The Scenic Route (6 page)

Read The Scenic Route Online

Authors: Devan Sipher

They were late getting to the post-wedding brunch. Naomi accused Austin of dawdling as she briskly traversed the Crystal Cove main lobby to the terraced dining room. He had to hustle to keep up with her.

There was a lavish buffet in the coral-colored room, and a couple dozen people milling about. By this point Austin was inured to the scrutiny his clothing inspired, but this time around people seemed mostly amused by the return engagement of his one and only outfit. Naomi hugged two women who looked vaguely familiar from the night before. But Austin hadn't paid much attention to anyone besides Naomi. He waited for her to introduce him, but she didn't.

She was standing just out of his arm's reach. He'd been dreading this moment, this inevitable feeling of “separating,” of becoming two individuals again after having felt briefly melded together as one. He wanted to go back. He wanted to cling to the memory of their last
embrace in the steaming shower and would have happily skipped the brunch, but Naomi had stymied his effort to stall their arrival.

As it turned out, they had made it down before Steffi, who was giving a new meaning (or possibly an old one) to wedding crashing. The bride had imbibed more than was wise and was having trouble staying vertical. However, Stu was having no trouble piling up a buffet plate with a lofty mound of waffles, eggs, bacon and corned beef hash.

“I think they'll let you come back for seconds,” Austin joked as he and Naomi made their way over.

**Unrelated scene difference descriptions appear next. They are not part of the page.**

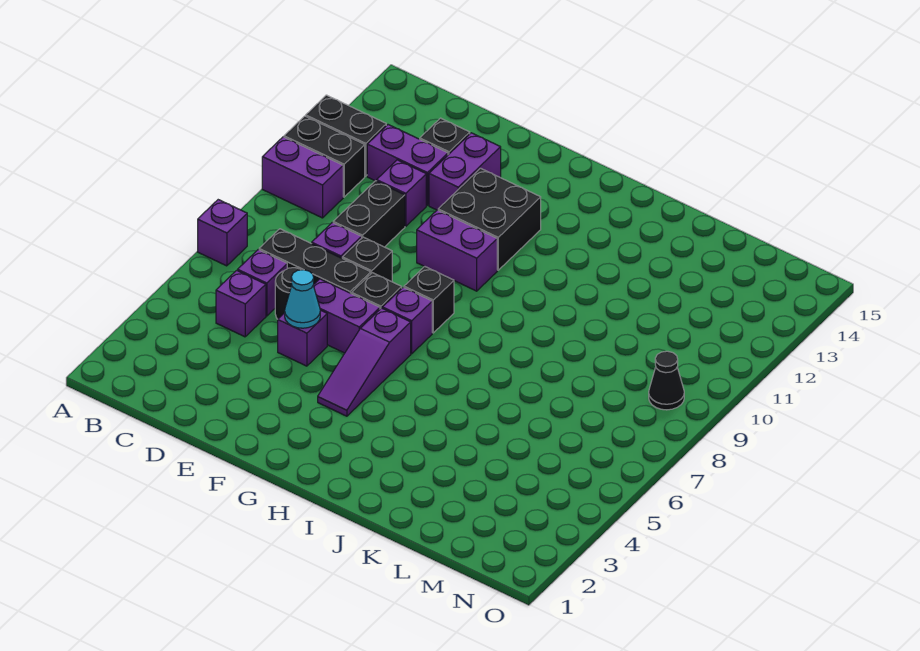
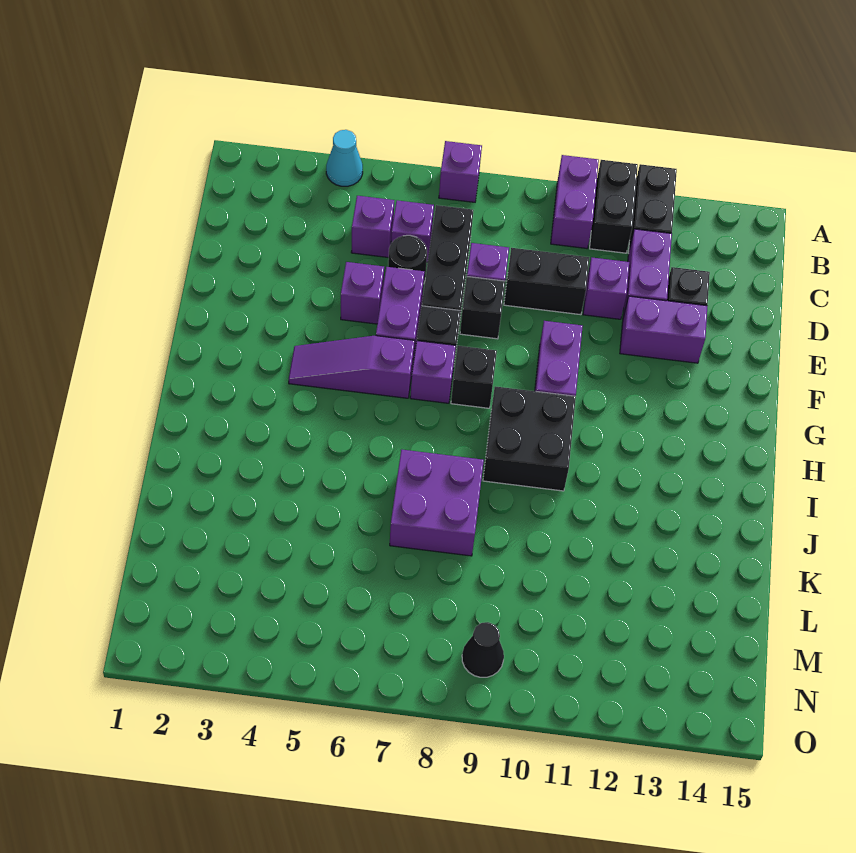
cyan cone E5 level 2 -> cyan cone A4 level 1
black brick F11:G12 level 1 -> black brick H9:I10 level 1
none -> purple brick J7:K8 level 1

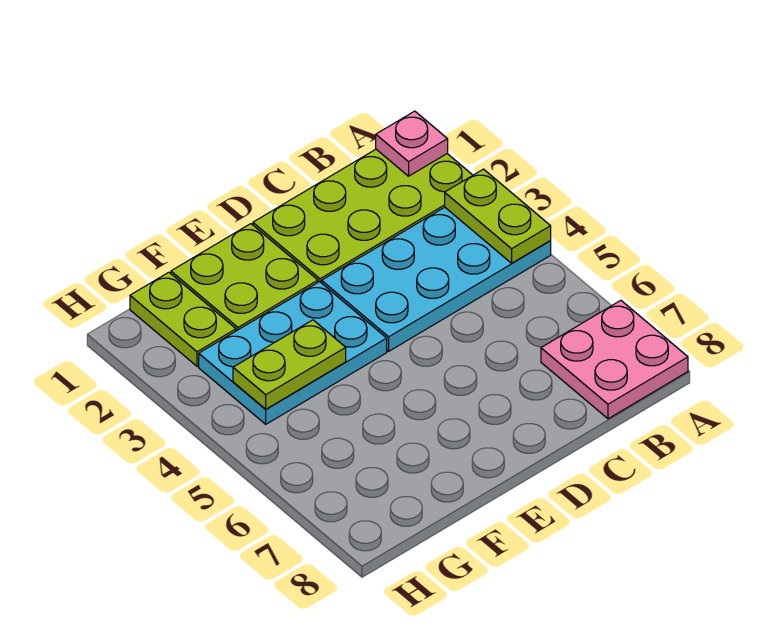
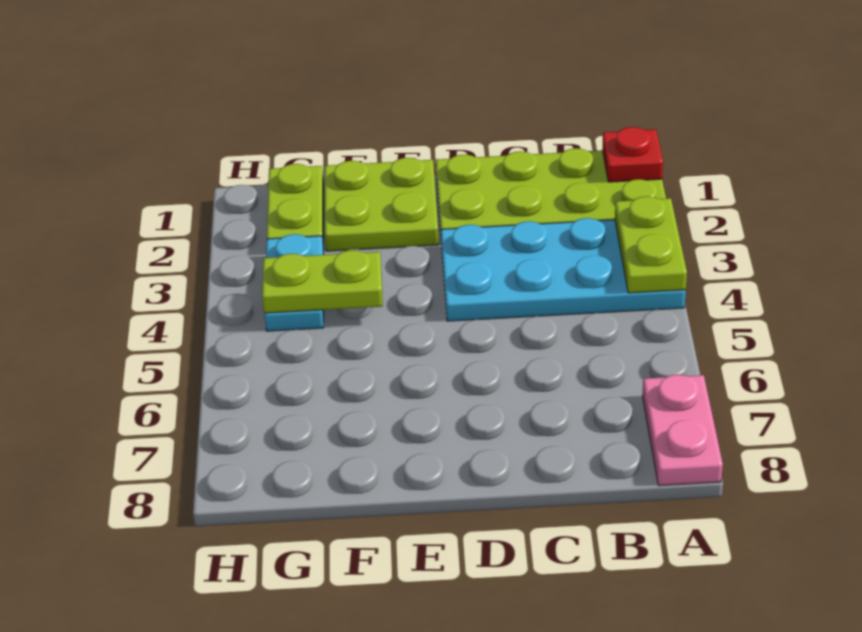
pink plate A1 level 2 -> red plate A1 level 2
pink plate A7:B8 level 1 -> pink plate A7:A8 level 1
cyan plate E3:G4 level 1 -> cyan plate G3:G4 level 1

“This is seconds,” Stu said. “I didn't eat anything last night other than the chocolate volcano. I'm starved.”

“I don't think I have time to eat,” Naomi said, looking at her watch, which made Austin gaze at her slender wrist, which made him yearn to be touching it.

“The car service isn't picking you up for another half hour,” Stu told Naomi.

“I thought it was earlier.”

Austin did a double take. “You didn't rent a car?” he asked.

“Steffi picked me up at the airport.”

“I can give you a ride!” He realized he had spoken much louder than he had intended when several guests looked up from their meals.

“They already hired the car service,” Naomi said in a hushed voice.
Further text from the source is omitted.